ALMOST A quarter of the region’s children have been worried about money, suggesting the financial restraints placed on many families during recent years has had a lasting imprint on the younger generation, research has found.
Researchers spoke to 1,200 children aged between eight and 15 and found among those from Yorkshire and the Humber, 23 per cent admitted to worrying about money.
Seven out of ten said they were aware of their parents money worries, the Halifax annual Pocket Money Survey found.
One in five said they lend money, with 26 per cent of these lending to their parents. In all, 12 per cent said they have to borrow money.
The findings build on research last year by Leeds-based debt charity StepChange, who along with the Children’s Society found that the children of parents in debt were suffering from bullying, isolation and regularly going without.
Reflecting on today’s findings, StepChange spokesman Edward Ware said increasing numbers of children were acutely aware of money pressures, as more families are living on a “financial knife edge”.
“Families in debt are twice as likely to argue about money, which puts strain on the family relationships and cause children emotional distress,” he added.
Denise Carpenter, assistant debt manager as east Leeds advice service St Vincent’s, said that while its clients may not have spoken about their children voicing money worries, it was likely that parents were simply not aware that their children had picked up on financial problems.

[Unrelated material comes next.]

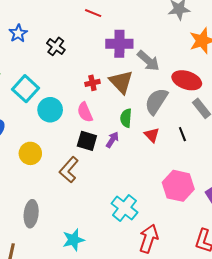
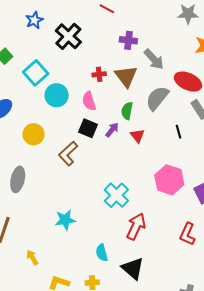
purple cross: (119, 44) -> (128, 40), size x0.7
black cross: (56, 46) -> (68, 36), size x1.5
red triangle: (152, 135) -> (137, 136), moved
gray ellipse: (31, 214) -> (18, 179), moved

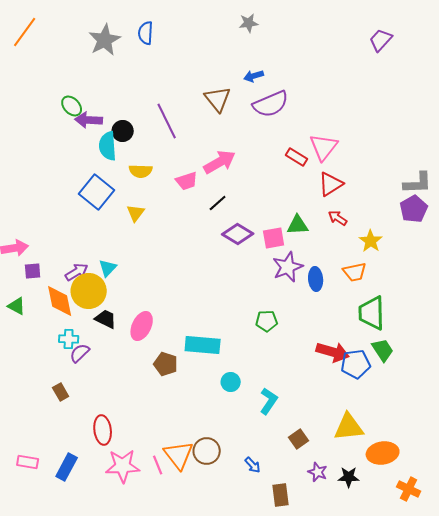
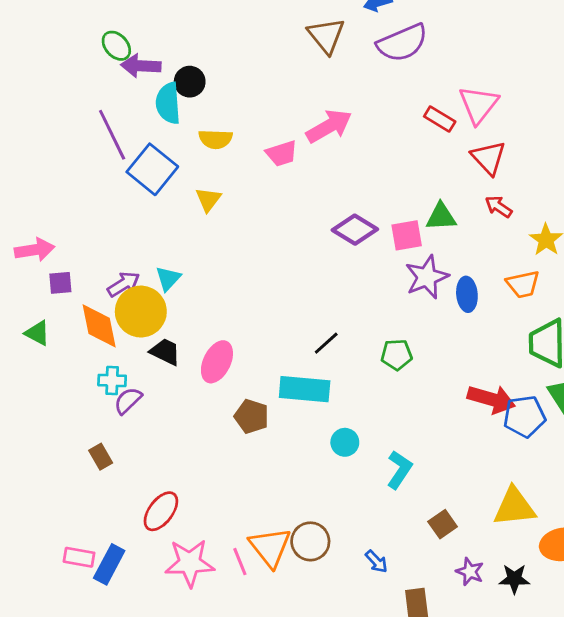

The Halifax research also looked at financial education, which was introduced in schools last September. It found that almost a year into the new curriculum, it had yet to drive “a notable change” in young people’s understanding of financial matters, with more than half of children preferring to learn about money from their parents.
Giles Martin, head of Halifax Savings, said: “Parents need to be very aware just how much of an impact their own feelings about money can have on their children’s views and habits. Whilst finance is now being taught in schools, children don’t want their mum and dad to take a back seat.
“Talking about money at home can be a great way for children to start building an understanding of the importance of good money management.”
A spokesperson for the Department for Education said its “robust” new curriculum had made financial literacy compulsory for the first time, and included lessons on money management, credit and debt as part of citizenship studies for 11 to 16 years olds.